Meta-issue: make FLINT fast again
fredrik-johansson opened this issue · comments
There are lots of glaring inefficiencies in FLINT. Some kind of overview of possible optimizations might be useful.
General
-
Use pretransformed operands (FFT'ed, Toom'ed, preinverted...) all over the place.
-
Use the stack for more temporary allocations. When we need malloc, use a better implementation than the GNU one (tcmalloc or mimalloc or whatever is the state of the art these days).
-
More parallel algorithms.
Integers
-
Use inline few-limb arithmetic instead of GMP function calls in many places.
-
Use alternatives to the
mpn
format in appropriate situations:- ~60-bit limbs with delayed carries (vectorization opportunities)
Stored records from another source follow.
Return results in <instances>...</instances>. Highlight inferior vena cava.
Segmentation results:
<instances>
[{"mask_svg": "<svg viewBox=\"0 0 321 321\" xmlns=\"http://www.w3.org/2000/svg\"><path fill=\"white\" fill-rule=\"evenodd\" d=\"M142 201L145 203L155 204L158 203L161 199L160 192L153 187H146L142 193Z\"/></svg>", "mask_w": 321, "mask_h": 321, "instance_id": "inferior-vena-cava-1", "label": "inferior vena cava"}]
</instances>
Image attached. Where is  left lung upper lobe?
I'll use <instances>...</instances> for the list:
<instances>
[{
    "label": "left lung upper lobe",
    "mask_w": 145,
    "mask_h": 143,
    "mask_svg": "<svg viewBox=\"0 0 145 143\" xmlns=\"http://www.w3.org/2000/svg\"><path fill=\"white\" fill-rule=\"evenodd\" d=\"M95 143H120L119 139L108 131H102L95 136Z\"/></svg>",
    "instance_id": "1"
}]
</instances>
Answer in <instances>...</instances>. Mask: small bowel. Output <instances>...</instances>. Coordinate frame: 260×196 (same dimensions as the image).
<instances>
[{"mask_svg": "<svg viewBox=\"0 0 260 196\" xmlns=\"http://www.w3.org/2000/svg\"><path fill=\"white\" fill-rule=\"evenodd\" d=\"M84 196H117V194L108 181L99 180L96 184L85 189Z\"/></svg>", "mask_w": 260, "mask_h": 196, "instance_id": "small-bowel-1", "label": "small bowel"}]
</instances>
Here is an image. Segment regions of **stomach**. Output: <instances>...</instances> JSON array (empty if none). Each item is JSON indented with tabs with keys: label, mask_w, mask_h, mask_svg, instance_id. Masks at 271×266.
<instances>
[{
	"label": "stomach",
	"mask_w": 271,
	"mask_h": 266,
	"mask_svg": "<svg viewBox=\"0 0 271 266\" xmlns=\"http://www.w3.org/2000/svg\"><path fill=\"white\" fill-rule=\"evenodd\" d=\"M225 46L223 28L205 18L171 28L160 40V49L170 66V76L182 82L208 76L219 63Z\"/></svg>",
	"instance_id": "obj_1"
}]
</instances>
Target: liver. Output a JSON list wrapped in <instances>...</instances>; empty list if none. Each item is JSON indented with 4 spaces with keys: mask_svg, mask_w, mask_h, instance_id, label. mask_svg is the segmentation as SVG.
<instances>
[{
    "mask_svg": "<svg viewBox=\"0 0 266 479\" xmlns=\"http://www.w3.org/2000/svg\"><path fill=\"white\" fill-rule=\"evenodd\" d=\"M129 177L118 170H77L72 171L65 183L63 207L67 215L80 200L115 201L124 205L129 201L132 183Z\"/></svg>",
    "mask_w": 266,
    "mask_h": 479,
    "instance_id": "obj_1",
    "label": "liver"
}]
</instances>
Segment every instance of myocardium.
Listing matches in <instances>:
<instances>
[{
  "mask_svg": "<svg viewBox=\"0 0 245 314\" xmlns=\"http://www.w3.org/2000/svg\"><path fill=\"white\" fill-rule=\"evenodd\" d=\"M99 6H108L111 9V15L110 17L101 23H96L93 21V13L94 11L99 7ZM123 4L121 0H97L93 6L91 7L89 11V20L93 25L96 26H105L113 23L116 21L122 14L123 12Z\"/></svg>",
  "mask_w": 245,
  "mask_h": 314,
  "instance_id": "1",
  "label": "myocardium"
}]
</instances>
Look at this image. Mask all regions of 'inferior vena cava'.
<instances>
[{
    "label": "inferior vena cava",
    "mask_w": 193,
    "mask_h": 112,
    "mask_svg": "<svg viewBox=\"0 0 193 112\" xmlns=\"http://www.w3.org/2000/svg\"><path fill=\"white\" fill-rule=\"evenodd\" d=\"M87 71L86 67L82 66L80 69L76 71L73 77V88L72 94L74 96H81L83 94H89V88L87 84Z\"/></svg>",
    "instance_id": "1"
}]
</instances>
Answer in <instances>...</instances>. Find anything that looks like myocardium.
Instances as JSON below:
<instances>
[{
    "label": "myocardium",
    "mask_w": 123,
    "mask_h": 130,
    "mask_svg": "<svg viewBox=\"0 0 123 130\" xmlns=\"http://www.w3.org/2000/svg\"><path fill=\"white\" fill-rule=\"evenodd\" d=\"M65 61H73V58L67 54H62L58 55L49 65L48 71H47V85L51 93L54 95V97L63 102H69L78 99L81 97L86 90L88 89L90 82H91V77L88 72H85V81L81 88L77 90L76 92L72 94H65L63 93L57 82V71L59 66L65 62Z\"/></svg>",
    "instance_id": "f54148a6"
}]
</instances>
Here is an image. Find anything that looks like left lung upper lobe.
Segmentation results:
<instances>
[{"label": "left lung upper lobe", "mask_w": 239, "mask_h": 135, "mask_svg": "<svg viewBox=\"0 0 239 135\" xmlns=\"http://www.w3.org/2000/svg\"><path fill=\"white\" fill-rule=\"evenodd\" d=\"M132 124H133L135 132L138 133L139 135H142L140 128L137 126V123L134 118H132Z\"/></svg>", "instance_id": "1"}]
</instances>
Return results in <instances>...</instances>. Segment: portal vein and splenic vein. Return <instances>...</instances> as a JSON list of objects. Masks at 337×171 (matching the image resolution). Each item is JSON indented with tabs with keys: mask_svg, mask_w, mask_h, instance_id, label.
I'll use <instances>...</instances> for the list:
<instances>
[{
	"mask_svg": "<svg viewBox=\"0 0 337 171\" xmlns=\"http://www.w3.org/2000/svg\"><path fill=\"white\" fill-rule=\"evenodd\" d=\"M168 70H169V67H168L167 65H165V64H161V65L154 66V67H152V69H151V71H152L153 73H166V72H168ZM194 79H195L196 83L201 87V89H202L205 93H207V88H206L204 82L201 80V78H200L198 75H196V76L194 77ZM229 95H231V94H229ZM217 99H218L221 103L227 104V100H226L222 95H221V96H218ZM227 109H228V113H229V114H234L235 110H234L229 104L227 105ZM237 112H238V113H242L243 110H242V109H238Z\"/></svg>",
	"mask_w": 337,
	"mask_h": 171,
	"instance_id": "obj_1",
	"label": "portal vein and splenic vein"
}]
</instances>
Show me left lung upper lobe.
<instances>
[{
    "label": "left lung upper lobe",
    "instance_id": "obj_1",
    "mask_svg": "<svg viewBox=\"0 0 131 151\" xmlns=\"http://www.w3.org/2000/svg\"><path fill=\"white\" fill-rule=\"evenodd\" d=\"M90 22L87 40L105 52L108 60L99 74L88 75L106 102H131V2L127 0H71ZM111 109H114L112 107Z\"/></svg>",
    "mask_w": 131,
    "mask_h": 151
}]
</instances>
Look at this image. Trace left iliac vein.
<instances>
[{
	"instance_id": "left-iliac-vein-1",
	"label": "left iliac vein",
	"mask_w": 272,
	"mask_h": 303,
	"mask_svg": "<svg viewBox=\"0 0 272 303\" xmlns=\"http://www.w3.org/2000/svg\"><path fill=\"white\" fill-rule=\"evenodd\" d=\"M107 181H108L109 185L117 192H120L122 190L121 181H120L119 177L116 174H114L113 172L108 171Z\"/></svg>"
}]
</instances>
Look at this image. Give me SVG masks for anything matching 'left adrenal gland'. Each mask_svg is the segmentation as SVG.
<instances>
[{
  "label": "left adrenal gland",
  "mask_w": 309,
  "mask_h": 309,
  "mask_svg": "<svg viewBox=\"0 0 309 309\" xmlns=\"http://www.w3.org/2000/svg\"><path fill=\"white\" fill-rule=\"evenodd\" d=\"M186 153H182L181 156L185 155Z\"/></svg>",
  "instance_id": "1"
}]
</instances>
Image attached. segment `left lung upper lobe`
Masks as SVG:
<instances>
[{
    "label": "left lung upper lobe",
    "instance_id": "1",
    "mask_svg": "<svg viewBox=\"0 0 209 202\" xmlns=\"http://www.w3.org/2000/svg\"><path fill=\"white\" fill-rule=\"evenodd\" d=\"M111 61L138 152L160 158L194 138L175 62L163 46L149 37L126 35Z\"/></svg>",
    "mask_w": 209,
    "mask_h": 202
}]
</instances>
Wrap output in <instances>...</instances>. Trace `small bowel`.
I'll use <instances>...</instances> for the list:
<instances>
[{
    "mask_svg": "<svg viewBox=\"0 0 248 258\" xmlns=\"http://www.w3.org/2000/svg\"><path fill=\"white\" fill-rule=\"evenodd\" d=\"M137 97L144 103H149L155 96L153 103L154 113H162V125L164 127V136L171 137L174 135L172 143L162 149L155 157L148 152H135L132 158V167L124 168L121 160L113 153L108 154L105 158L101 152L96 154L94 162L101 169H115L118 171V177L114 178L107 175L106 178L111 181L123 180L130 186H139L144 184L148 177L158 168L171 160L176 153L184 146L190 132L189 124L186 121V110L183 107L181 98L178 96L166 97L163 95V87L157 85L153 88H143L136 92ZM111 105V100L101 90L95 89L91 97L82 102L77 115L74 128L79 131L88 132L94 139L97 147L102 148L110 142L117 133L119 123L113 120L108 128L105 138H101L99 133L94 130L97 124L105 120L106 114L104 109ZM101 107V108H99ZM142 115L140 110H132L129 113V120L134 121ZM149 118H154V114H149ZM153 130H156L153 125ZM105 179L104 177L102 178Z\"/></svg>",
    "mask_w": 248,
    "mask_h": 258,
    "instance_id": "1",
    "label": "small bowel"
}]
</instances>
- ~50-bit limbs with floating-point FMA (even more vectorization opportunities, especially with AVX512-IFMA)
-
Use a flat byte-packed or limb-packed format for integer vectors (and by extension polys, matrices) instead of
fmpz *
. This would be more memory efficient when one has <1 limb or >= 2 limb entries, it would avoid the branching and memory allocation overheads of thefmpz
type, and it would faciliate vectorization. -
Redesign
fmpz
to point directly to limb data instead of having anmpz
in the middle (I've tried this before and it was slower, but I'm not convinced that I did it right). -
Faster single-limb and few-limb modular arithmetic.
-
FFT code designed for short operands (a few thousand bits up to the point where
fft_small
really becomes advantageous). The traditional way to do this is with a very tightly coded floating-point FFTs, but NTTs might be competitive on recent CPUs when implemented very carefully. Joris van der Hoeven says he has good results with a codelet approach. -
Implement optimized CRT/multi_mod code and use everywhere. Vectorization opportunities when batched. Also improve the asymptotically fast code.
-
Faster integer GCD and other operations based on
fft_small
. -
Faster generation of prime numbers.
-
Faster integer factorization.
-
Improve
fft_small
Linear algebra
-
More efficient SIMD-vectorized basecase nmod linear algebra (see NTL).
-
Faster LLL using the flatter algorithm + low-level optimizations. Note that flatter is now implemented in Pari/GP which may be helpful as a reference.
Polynomials
-
Improve operations based on
fft_small
-
Use alternative FFT/convolution algorithms in some situations
-
Implement basecase, Karatsuba and FFT-based middle products and use in all appropriate places (e.g. Newton iteration).
-
Use optimal algorithms for polynomial division.
-
Many optimizations for power series functions.
-
Do multipoint evaluation and interpolation on arithmetic sequences via fast Newton basis conversions instead of the Lagrange formula (https://mathexp.eu/bostan/publications/BoSc05.pdf). Saves a constant factor, potentially also better over approximate rings (needs checking).
-
Related to the above, implement generic product trees and consider balancing them (maybe have both balanced and non-balanced versions).
-
Improve
fmpz_poly_factor
and related functions. -
Use high-degree Toom multiplication in some cases.
-
#352 (largely solved by basing things on generics)
Finite fields
- Packed (8-bit/16-bit/32-bit...) representations.
Reals
-
Fixed-precision (machine precision and few-word) floats, balls and intervals.
-
Make all arb/acb operations adaptive to the output accuracy, not computing unneeded bits (similar to dot products)
-
Improve the block based polynomial and matrix multiplication (output-adaptivity, less overhead, tuning).
-
Polynomial root-finding can be improved in numerous ways (both complex and real roots).
-
Use fixed-point mpn code in more places.
-
Elementary functions can be sped up 2-4x using better series evaluation and optimized lookup tables.